Comparison of the relation between the food-consumption levels and the body weight changes recorded in this paper and the calorie value of total supplies of food moving into civilian consumption (Ministry of Food, 1949, 1951a) shows that during 1944, when the calorie value of the total food supply was just over 3,000 per head per day, adult men and women gained weight; that during 1945, when the calorie value was over 2,900, weight was roughly constant; that during 1946 and the early part of 1947, when the calorie level fell below 2,900 and dissatisfaction over the food supply was voiced publicly, adults lost weight. In 1948, when the calorie level had again risen above 2,900, the trend of 1946 and 1947 was reversed.

The authors concluded that the government of the day's advice that an average British adult should consume 2,800 calories a day was 'probably too low'. They suggested that 2,900 calories a day was closer to what was needed to maintain a healthy weight. This was based on empirical data that showed that people tended to lose weight if they consumed less than that.

By contrast, today the government advises the average Briton to consume 2,250 calories a day to maintain a healthy weight. A diet that would be considered as the bare minimum, or even below the minimum, in the 1940s would be enough to make most modern Britons gain weight.

The very fact that government advice on calorie intake has changed so much over the years is, in itself, a stark recognition that we do not need to eat as many calories as we did decades ago. Why? Because we are considerably less physically active than we were decades ago, not only in the workplace, but also in the home.
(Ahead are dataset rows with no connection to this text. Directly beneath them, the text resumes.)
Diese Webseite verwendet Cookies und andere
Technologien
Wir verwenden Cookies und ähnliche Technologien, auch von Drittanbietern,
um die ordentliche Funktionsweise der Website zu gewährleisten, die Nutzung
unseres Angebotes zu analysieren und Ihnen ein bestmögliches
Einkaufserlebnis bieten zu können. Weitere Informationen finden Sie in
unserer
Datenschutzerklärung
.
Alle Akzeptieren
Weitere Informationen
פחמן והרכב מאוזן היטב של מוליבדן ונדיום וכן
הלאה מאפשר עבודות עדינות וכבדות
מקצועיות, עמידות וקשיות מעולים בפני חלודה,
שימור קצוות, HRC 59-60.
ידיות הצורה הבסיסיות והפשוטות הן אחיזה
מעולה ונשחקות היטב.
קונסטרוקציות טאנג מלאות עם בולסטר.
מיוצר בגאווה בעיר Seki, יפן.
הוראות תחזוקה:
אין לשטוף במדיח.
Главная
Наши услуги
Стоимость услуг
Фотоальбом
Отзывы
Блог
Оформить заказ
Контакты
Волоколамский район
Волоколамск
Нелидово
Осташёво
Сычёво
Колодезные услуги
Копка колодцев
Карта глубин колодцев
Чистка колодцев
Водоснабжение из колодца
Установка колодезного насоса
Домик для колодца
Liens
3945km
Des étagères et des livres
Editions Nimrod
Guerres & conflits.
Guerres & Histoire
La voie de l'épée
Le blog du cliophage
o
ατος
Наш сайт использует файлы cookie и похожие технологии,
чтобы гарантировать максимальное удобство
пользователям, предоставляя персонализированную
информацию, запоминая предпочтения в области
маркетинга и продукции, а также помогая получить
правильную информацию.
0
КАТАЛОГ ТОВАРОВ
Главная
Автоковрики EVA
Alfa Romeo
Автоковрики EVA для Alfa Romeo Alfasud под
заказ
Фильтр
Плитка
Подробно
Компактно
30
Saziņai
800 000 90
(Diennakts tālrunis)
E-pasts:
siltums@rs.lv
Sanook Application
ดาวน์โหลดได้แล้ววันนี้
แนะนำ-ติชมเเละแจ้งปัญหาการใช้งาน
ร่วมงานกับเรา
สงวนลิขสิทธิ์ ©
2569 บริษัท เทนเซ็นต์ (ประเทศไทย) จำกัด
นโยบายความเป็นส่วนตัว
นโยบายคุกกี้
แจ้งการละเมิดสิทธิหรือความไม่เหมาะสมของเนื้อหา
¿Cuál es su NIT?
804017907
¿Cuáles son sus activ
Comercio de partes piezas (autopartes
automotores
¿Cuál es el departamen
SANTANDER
Moreover, we do—on average—eat fewer calories than we did decades ago, or even a few years ago. You can argue that we are still eating too much (many people obviously are), but to pretend that we are as physically active as ever whilst eating more than ever is a complete inversion of the truth.


3 comments:

Rob_cig said...

Calories are not created equal. The calories from natural fats are beneficial. Calories from gluten-laded carbs are the opposite. Simple counting calories does not explain the obesity issue.

James said...

Hi Chris, you've so brilliantly demolished the myth about rising calories. But is it necessary to state so unequivocally that the problem is less exercise?

I agree it's the most plausible explanation, but there could potentially be others.

Christopher Snowdon said...

Hi James,

I'll return to that question in a future post.